Intervention de Victorin Lurel

Réunion du 19 février 2014 à 17h00
Délégation aux outre-mer

Victorin Lurel, ministre des Outre-mer :

Monsieur Gibbes, le toilettage des lois organiques sera réalisé, je l'espère, avant la fin de l'année. La réflexion est engagée pour Saint-Barthélemy, dont je reçois demain le président, Saint-Martin et Saint-Pierre-et-Miquelon.

Pour Saint-Martin, la commission des lois de l'Assemblée nationale a créé une mission d'information et la collectivité elle-même a constitué une commission ad hoc.

L'octroi de mer n'est pas applicable à votre collectivité, aux termes des textes qui la régissent.
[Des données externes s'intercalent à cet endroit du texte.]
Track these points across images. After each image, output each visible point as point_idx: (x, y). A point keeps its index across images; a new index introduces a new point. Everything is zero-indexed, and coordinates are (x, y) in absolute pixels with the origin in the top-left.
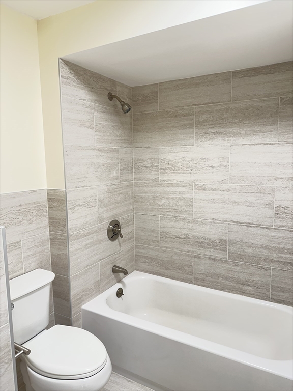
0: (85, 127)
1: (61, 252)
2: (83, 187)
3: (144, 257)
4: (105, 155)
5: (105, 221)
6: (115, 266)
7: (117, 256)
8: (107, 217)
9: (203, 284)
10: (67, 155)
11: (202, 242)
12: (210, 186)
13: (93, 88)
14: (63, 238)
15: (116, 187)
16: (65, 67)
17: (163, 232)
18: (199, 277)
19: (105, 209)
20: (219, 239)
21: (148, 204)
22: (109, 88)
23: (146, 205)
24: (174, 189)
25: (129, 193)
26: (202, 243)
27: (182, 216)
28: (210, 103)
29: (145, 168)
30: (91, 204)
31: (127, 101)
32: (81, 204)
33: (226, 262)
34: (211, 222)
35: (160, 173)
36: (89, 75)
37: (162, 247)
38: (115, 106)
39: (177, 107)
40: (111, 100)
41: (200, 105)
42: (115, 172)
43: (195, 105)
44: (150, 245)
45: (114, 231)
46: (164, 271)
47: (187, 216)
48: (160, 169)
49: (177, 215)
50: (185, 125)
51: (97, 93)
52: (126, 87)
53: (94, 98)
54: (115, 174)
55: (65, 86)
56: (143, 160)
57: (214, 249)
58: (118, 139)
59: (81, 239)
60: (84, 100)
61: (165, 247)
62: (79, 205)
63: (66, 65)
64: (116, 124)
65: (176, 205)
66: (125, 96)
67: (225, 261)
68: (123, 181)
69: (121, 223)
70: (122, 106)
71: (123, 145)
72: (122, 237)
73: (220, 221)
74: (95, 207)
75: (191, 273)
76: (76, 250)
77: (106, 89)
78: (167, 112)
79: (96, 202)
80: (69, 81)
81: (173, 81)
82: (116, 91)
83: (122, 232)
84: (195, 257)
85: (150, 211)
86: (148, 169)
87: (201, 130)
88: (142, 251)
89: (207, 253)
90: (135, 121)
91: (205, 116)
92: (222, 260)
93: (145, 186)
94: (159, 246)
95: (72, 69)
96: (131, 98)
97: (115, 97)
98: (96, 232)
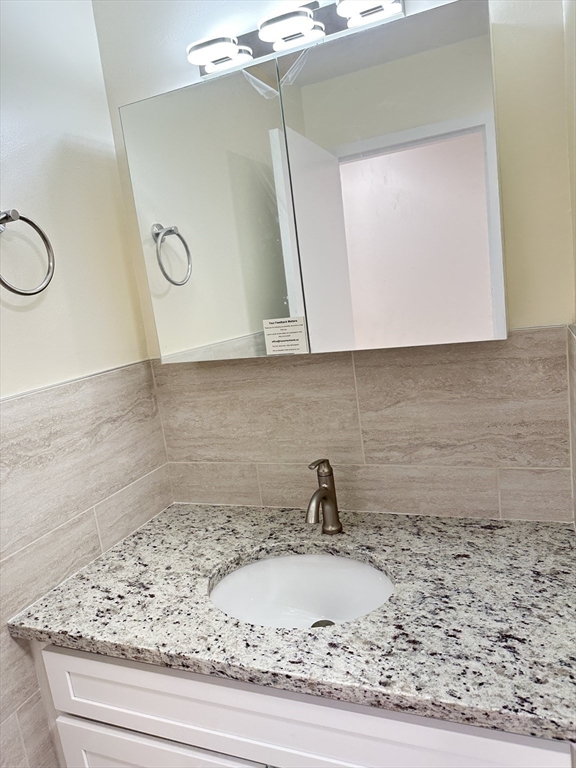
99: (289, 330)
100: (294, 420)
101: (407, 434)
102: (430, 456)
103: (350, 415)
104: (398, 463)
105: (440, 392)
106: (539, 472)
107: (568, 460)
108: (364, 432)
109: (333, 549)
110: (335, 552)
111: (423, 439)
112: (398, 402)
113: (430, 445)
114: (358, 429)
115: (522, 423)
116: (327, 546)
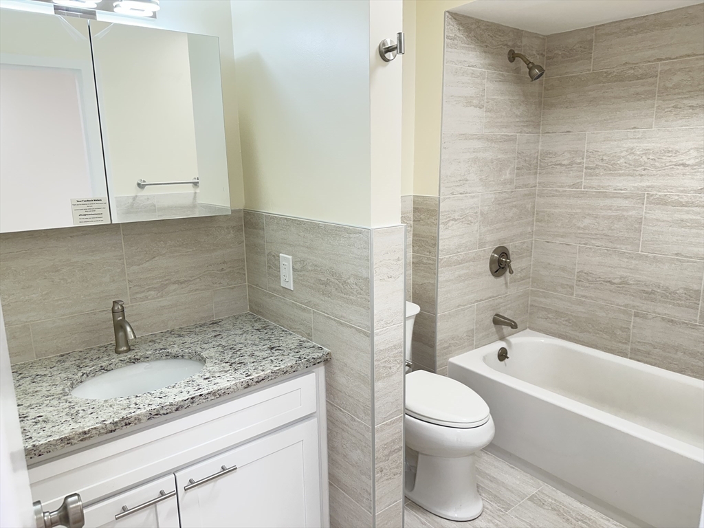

Celle-ci a donc engagé un contentieux contre l'État au motif que l'octroi de mer que versait la région Guadeloupe, lorsque votre collectivité était une commune, n'a pas été pris en compte dans la dotation globale de compensation. Le Conseil d'État a renvoyé cette affaire devant le tribunal de Paris. Le toilettage peut être l'occasion de changer la législation, comme vous le souhaitez. Je vous rappelle que nous avons diligenté une mission de l'Inspection générale de l'administration, qui a rendu un rapport d'étape sur la dotation globale de compensation. J'évoquerai cette question demain avec le président de la collectivité.

Par ailleurs, puisque vous cherchez des recettes nouvelles, nous étions disposés à envisager quelques pistes avec vous, notamment en matière de carburant pour éviter un détournement du trafic entre la partie française et la partie hollandaise de Saint-Martin. Il y a là une marge de manoeuvre.

Monsieur Vlody, s'agissant de l'octroi de mer, l'économie générale du système est maintenue. Nous avions envisagé avec vous la baisse du seuil d'assujettissement – nous verrons comment décliner cela dans le texte. L'Europe examine actuellement le différentiel entre les trois listes de produits. Nous avons demandé aux instances européennes si les taux des dix dernières années sont encore appropriés. Nous leur avons également demandé s'il est possible d'octroyer une protection aux produits nouveaux et aux produits émergents, autrement dit d'assurer une protection aux industries naissantes pour faciliter leur développement pendant un temps déterminé. À cet égard, l'Europe est quelque peu réticente sur le taux de 15 % que nous avons proposé.

Madame Allain, concernant la transition énergétique, le texte porté par M. Philippe Martin comporte treize articles pour tenir compte de la valorisation énergétique outre-mer – ils sont une sorte de préfiguration de ce qui pourrait se faire de mieux en métropole. Ces treize propositions d'articles sont en cours de mise au point avec mes collègues du Gouvernement, dont les plus significatives sont : la mise en place d'une stratégie de rénovation énergétique du bâti existant et de retrait des équipements électriques les moins performants ; l'amélioration du dispositif des certificats d'économie d'énergie ; le développement de la filière photovoltaïque en autoconsommation avec stockage et gestion intelligente (à Mayotte, une expérimentation a été réalisée par EDM, et nous attendons la parution du décret) ; la création d'une redevance communale en matière de géothermie ; l'obligation de mise en place d'une autorité organisatrice unique de transports à l'échelle de chaque territoire (la Martinique a demandé une habilitation) ; le développement des bornes de recharge des véhicules électriques (une expérimentation avait commencé avec Renault à La Réunion, et j'ai demandé qu'elle soit relancée) ; et enfin une évolution des paramètres d'analyse des projets par la Commission de régulation de l'énergie qui permette la poursuite du développement des projets innovants et une meilleure intégration des moyens de production dans les territoires.

Monsieur Said, le changement de paradigme impose une petite révolution intellectuelle. Nous avons tenté de le faire avec vous, et votre Délégation a joué un rôle important lors du vote de la loi relative à la régulation économique outre-mer. Je ne souhaite pas que cette loi soit réduite au « bouclier qualité-prix ». Des changements structurels s'imposent ; j'en veux pour preuve la confrontation qui a eu lieu sur les carburants. Le retour de l'État est le changement de paradigme souhaité, sans pour autant sombrer dans l'économie administrée. Il est possible d'introduire plus de transparence, de concurrence et d'initiatives dans les économies insulaires.

D'autres révolutions restent à faire. Certains partis politiques prônent une réforme de la fiscalité – y compris du régime douanier, ce qui n'est pas à l'ordre du jour. Certains veulent passer en PTOM (pays et territoire d'outre-mer), comme c'est le cas pour Saint-Barthélemy ; d'autres, comme un ancien ministre des Outre-mer, proposent la création de zones franches totales. Reste à savoir si nos populations soutiendront ces audaces intellectuelles, si les conditions sont réunies pour le changement de paradigme que vous appelez de vos voeux.